* _What to produce_
Could you copy every record below exactly, leaving out the pictures?

* _Task material_
☆ ☆ ☆ ☆
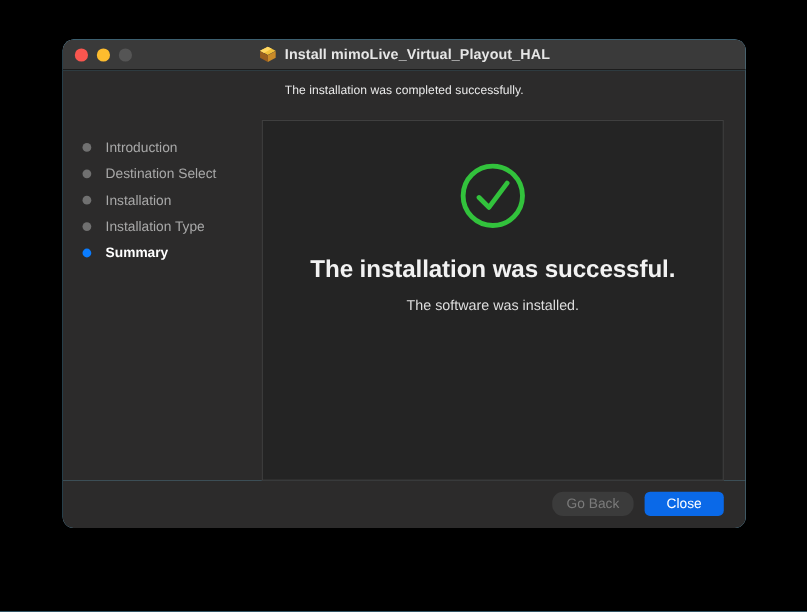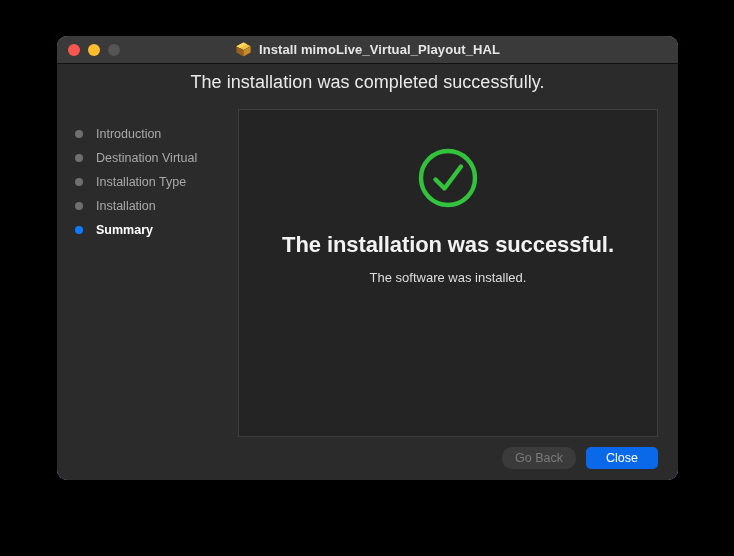"The installation was completed" .header-text { font-size: 18px -> 11px }
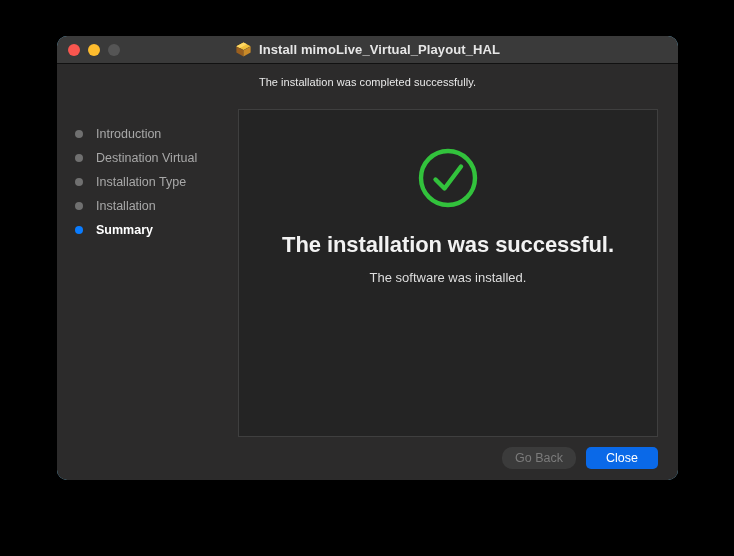"Destination Virtual" span.step-label { text: Virtual -> Select }
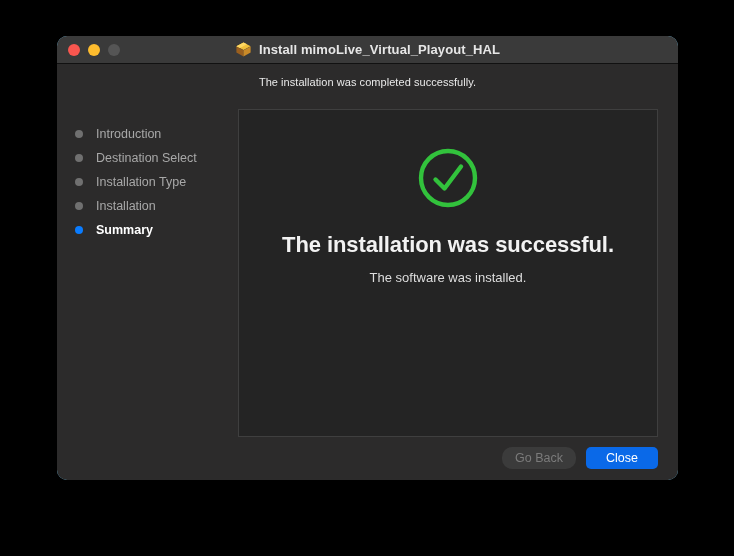"Installation Type" div.step { order: before "Installation" -> after "Installation" }
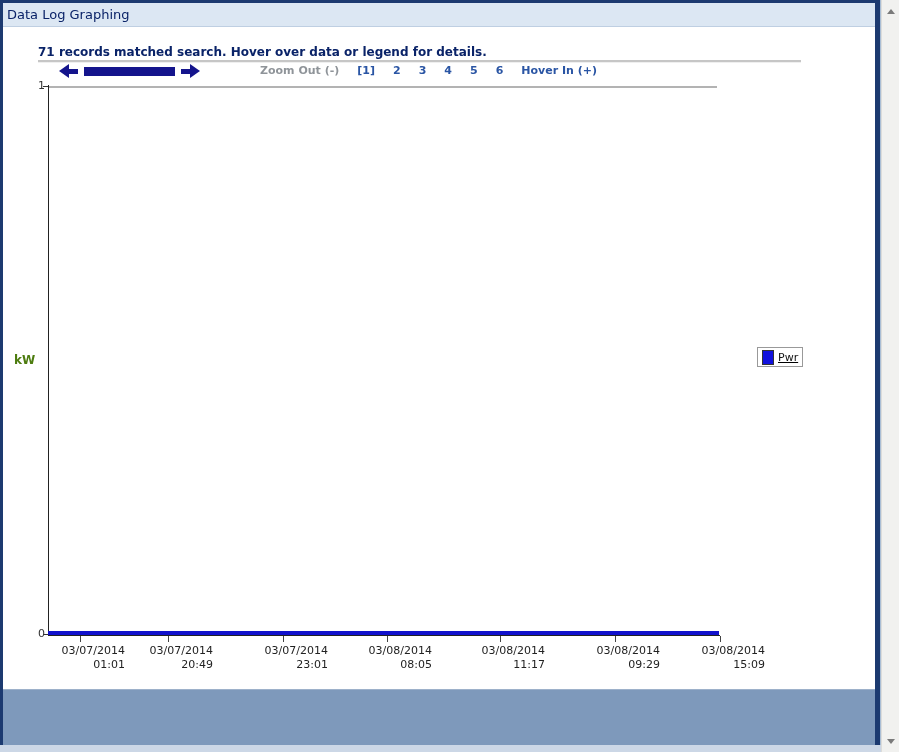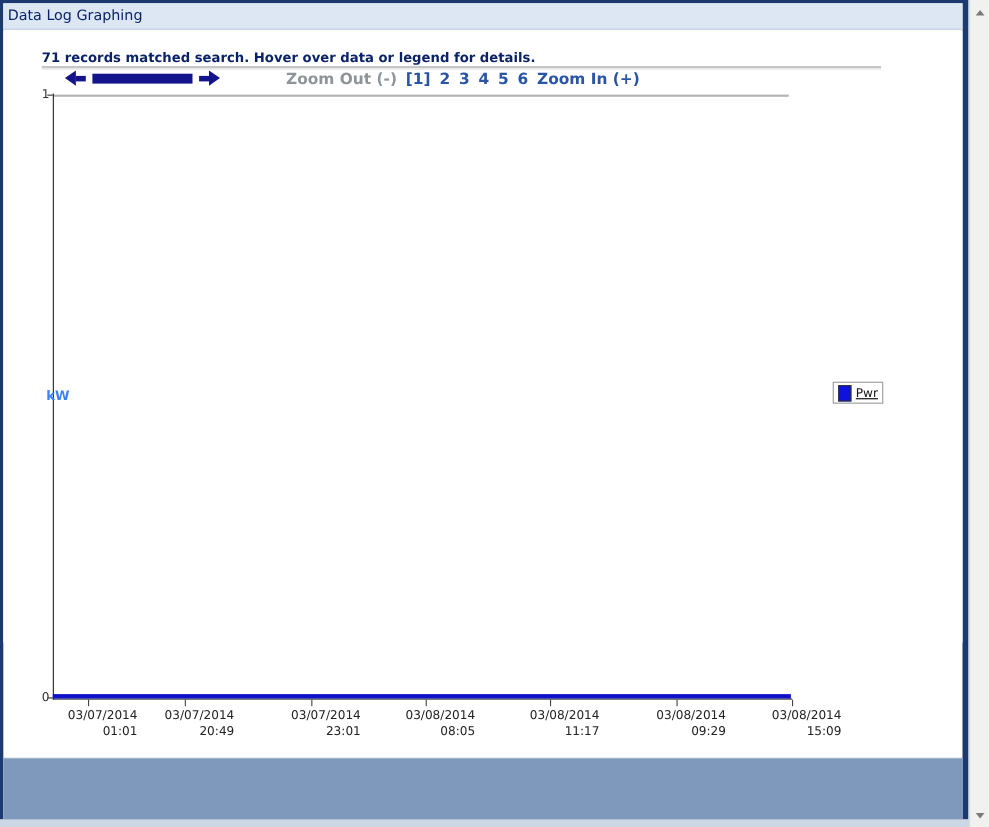"Zoom Out (-)" .zoomctl { font-size: 14px -> 11px; gap: 8px -> 18px }
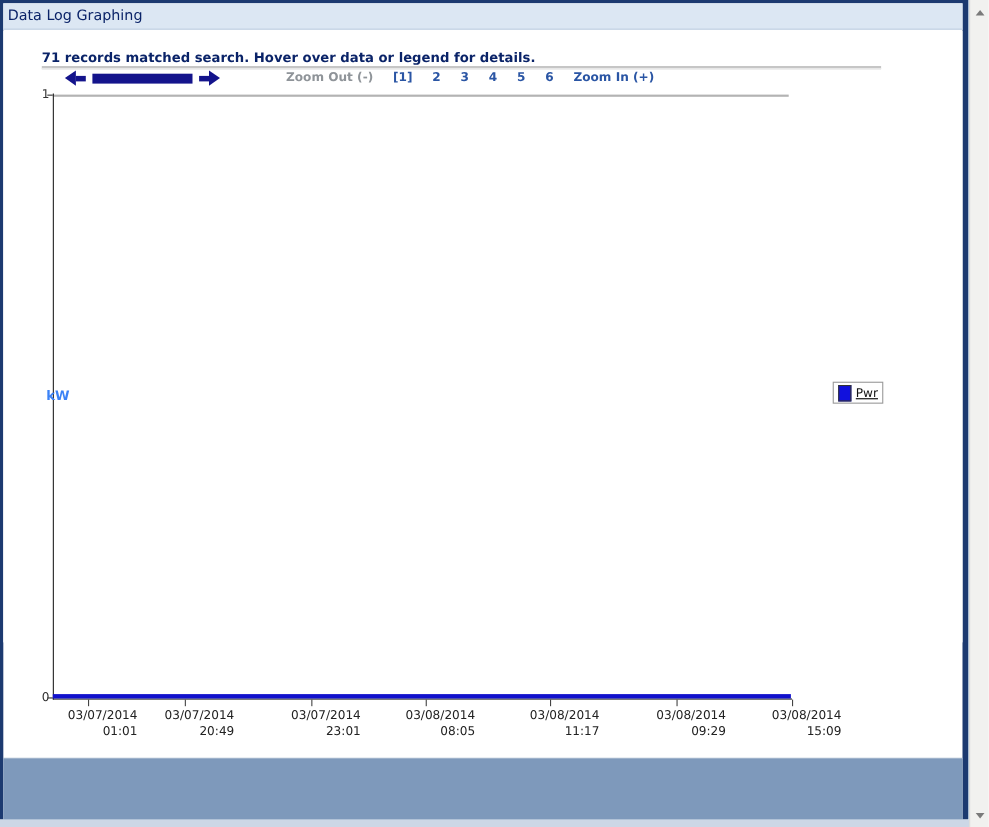"Zoom In (+)" span.zoom-link { text: Zoom -> Hover }
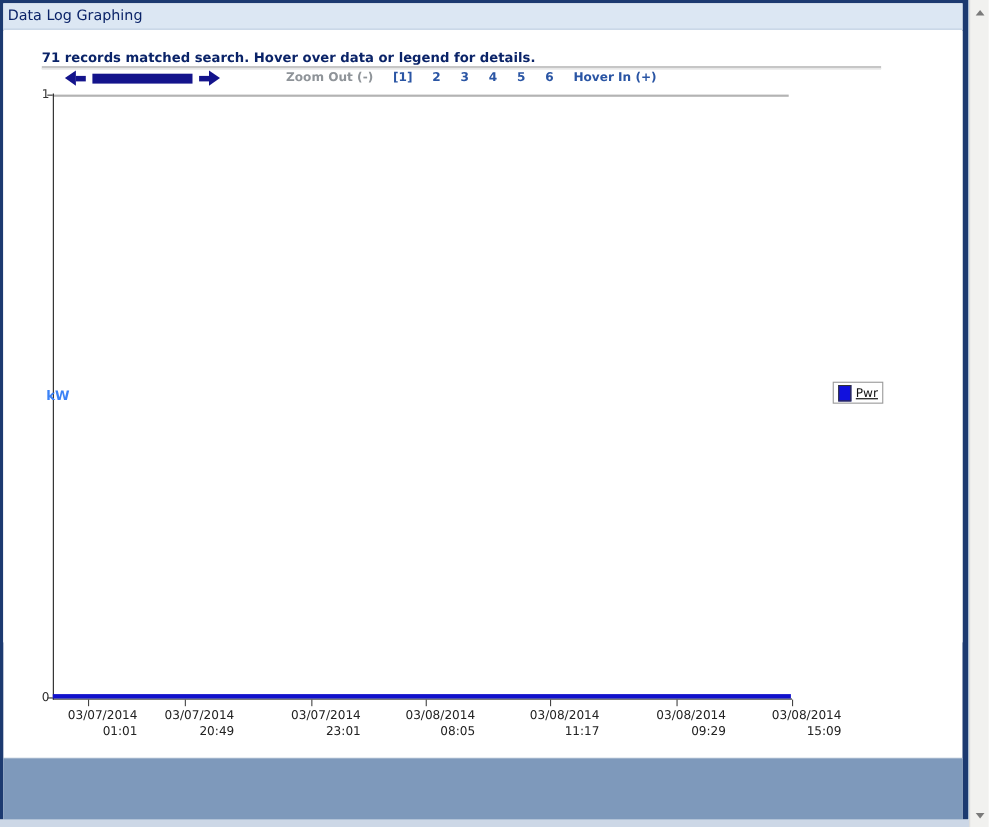"kW" .ylabel { color: #3b82f6 -> #4d7c0f; margin-left: 28px -> none }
☆ ☆ ☆ ☆
* _Result for this task_
"The installation was completed" .header-text { font-size: 18px -> 11px }
"Destination Virtual" span.step-label { text: Virtual -> Select }
"Installation Type" div.step { order: before "Installation" -> after "Installation" }
"Zoom Out (-)" .zoomctl { font-size: 14px -> 11px; gap: 8px -> 18px }
"Zoom In (+)" span.zoom-link { text: Zoom -> Hover }
"kW" .ylabel { color: #3b82f6 -> #4d7c0f; margin-left: 28px -> none }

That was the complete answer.